TASK PROMPT >> Pick up the commentary on the FPA's support for H.R. 2269 after its final sentence and keep writing it in the same voice.

SELECTED EXCERPT >>
== Segment start ==

A trade association must first and foremost protect the interest of its members. If the FPA is doing things right, however, the interests of advisor members should be aligned with the investing public. However, by throwing its support behind a bill that would permit advice dripping with conflicts of interest, the FPA is letting down consumers. It’s opposing AARP, AFL-CIO, the Consumer Federation of America, and other groups who have the best interests of plan participants at heart. And for what? To allow independent advisors to give advice to a customer one time and get paid a 12(b)-1 fee in perpetuity, or to allow advisors to get paid a finder’s fee for selecting funds for the plan as well as the ongoing 12(b)-1 fee. The group is backing a law that is very likely to encourage advisors to gouge their customers.

It gets worse. The giants of the financial services industry are pushing H.R. 2269 because they want to get their hands on IRA rollovers. They can’t do that now. But if this bill becomes law, the fund complexes, insurance companies, wirehouses, and banks will suddenly be able to provide retail advice to plan participants as well as be the advisor to the plan sponsor. That’s bad for independent financial planners.

In other words, the FPA is supporting legislation that is bad for consumers so that its members can double dip along with the rest of the industry. But in doing so the FPA is making it easier for the financial services giants to compete with its members by backing a law that will let the Prudentials of the world convert plan participants into financial planning clients.

== Segment end ==

DATA TO EXAMINE >>

== Segment start ==

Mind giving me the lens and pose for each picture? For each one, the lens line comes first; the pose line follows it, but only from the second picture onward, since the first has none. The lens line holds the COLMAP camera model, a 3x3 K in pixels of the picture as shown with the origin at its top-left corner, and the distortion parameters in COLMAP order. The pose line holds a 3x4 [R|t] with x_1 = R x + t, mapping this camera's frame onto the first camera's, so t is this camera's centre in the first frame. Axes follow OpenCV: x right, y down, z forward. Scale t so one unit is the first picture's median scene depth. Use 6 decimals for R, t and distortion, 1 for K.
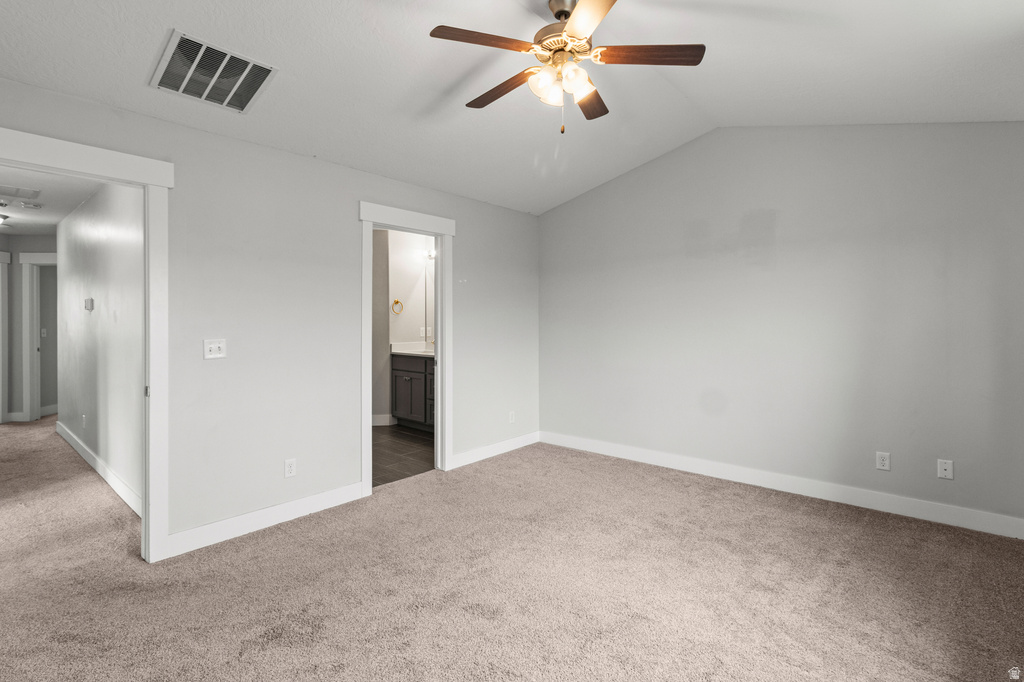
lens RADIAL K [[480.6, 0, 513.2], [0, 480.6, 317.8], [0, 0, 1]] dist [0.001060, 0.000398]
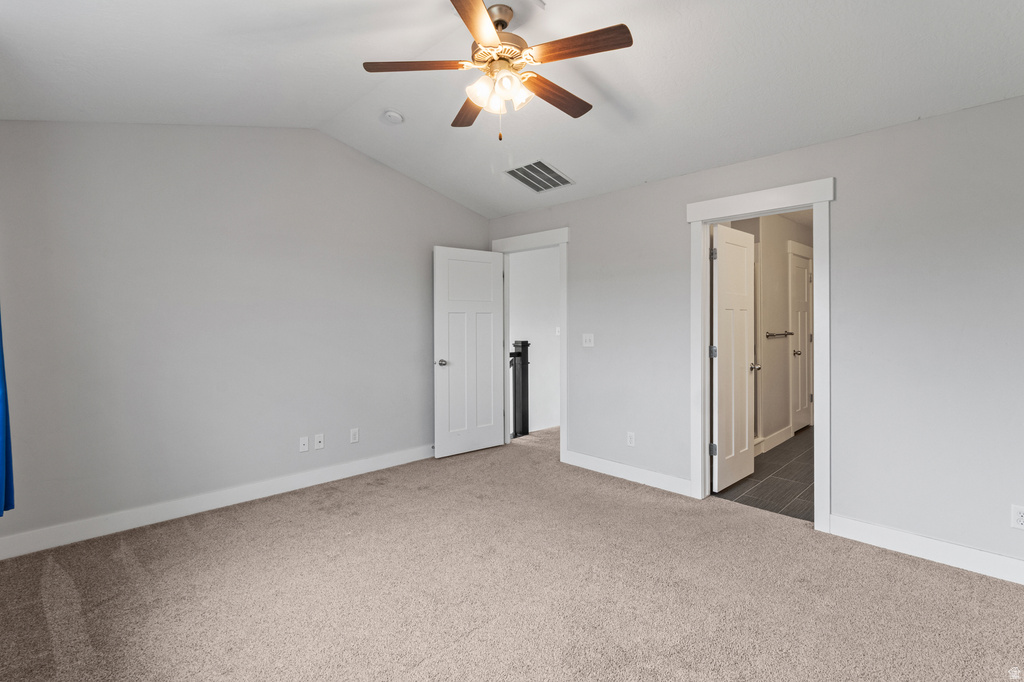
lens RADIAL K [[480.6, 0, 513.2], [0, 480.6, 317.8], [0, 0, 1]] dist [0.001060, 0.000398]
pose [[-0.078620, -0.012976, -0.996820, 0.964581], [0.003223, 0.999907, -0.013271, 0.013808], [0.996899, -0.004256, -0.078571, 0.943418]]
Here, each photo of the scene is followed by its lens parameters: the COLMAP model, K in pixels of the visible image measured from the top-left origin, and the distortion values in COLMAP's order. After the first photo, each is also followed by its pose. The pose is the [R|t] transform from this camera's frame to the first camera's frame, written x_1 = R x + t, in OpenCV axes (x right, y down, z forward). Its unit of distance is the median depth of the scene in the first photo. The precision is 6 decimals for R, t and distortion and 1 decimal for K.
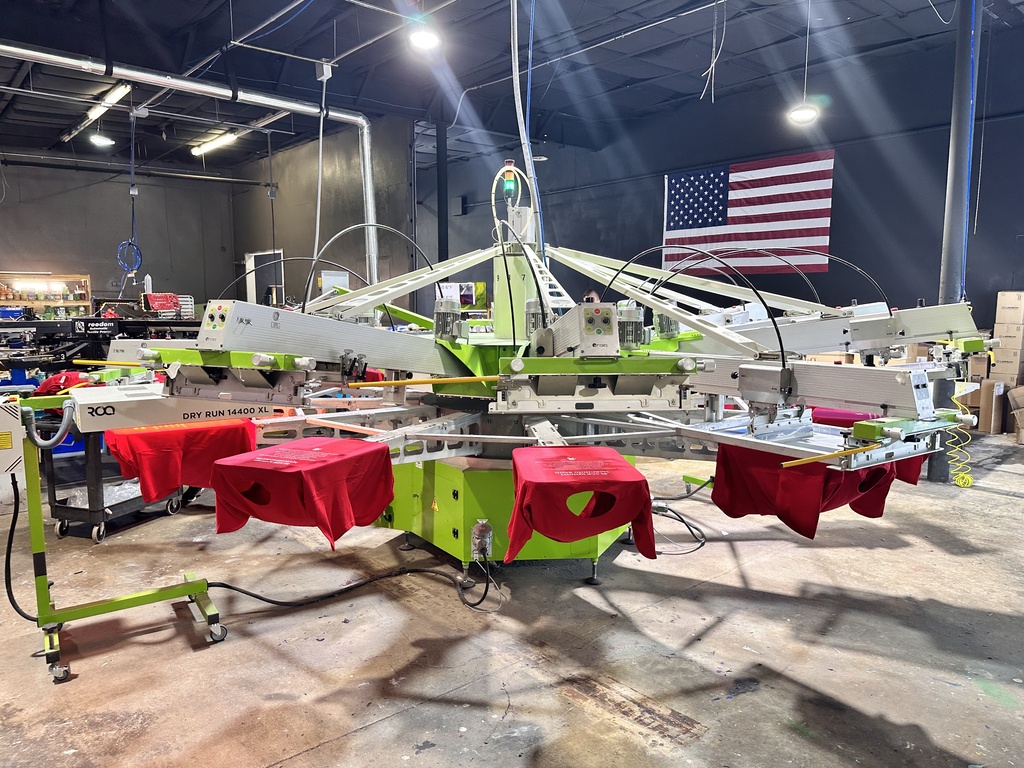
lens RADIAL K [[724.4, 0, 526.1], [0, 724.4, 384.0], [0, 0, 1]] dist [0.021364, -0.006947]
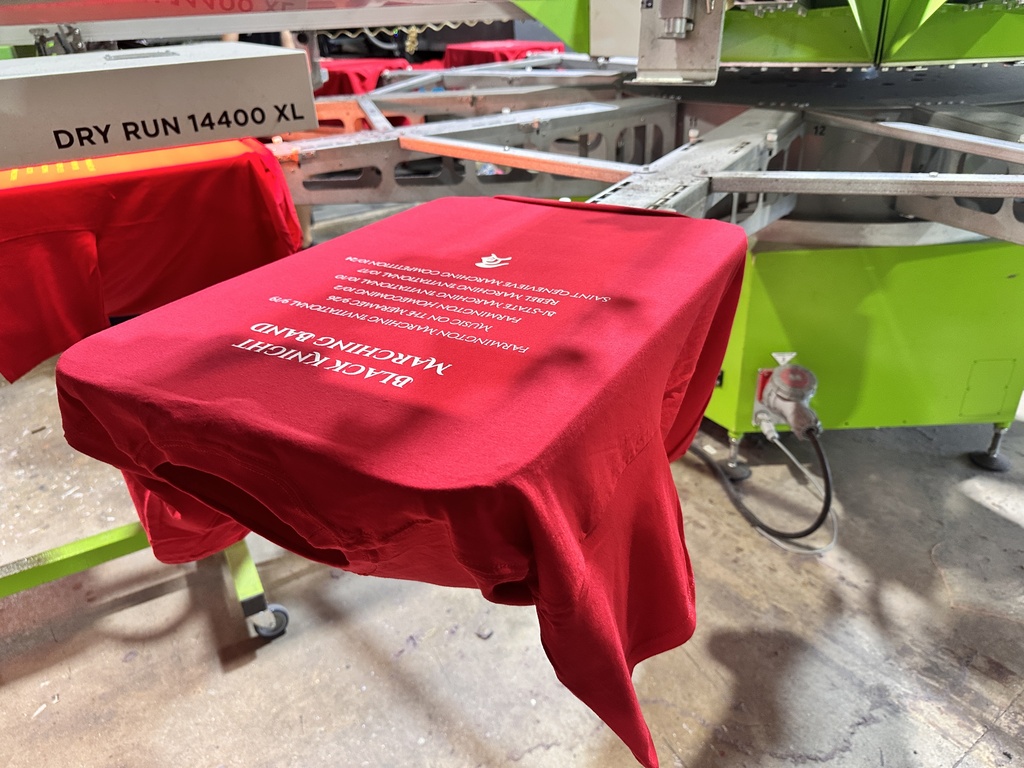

== Segment end ==

REPLY TO THE TASK >>
H.R. 2269 basically rewrites the “prohibited transaction” section of ERISA that prohibits fund companies from giving “particularized” advice; i.e., advice to individuals.

Under current law, T. Rowe Price, Fidelity, Vanguard, Merrill Lynch, Prudential, and the other companies that are providers of the funds in 401(k) plans at large- and mid-sized companies cannot also give advice to individuals. That’s a prohibited transaction. Under H.R. 2269, the prohibited transaction rules would no longer be an obstacle and the giants would be allowed to tell plan participants which funds to buy.

“2269 would allow people with an inherent conflict of interest to profit by rendering advice,” says Marcia Wagner, who heads an ERISA and employee benefits boutique law firm in Boston. “This will be bad for plan participants.”

Duane Thompson, director of government relations at FPA, says the entire financial services industry has been pushing to get H.R. 2269 through Congress.

Thompson, who spent over an hour on the phone explaining the law and the FPA’s position, concedes that H.R. 2269 is not perfect, and he points out that the FPA’s support for the bill is conditional.

In a letter posted on the FPA Web site supporting the legislation, Thompson says the FPA would like the exemption from the prohibited transaction rule to extend only to Registered Investment Advisers. The letter notes that the agents at banks, brokerages, and insurance companies are not subject to a competency exam, which is required of those who act as IA representatives. The bill, by the way, would bestow a new title on agents offering individual advice to plan participants, Fiduciary Advisor, a credential with no educational or competency standards. But the FPA, you can safely assume, knows that is it unrealistic to believe that the legislation would be altered precisely to suit its members, who typically are RIA reps, or RIA reps affiliated with broker/dealers. This is so especially since the backers come from the big fund companies, banks, and insurance companies that contribute mightily to political campaigns and stand to benefit the most from the bill.

“We support it very reluctantly because we have members in a situation where they are prohibited from taking 12(b)-1 fees,” says Thompson. He says that supporting a bill that would enable collection of those fees for independent advisors makes sense because advisors currently collect 12(b)-1 fees on non-ERISA assets.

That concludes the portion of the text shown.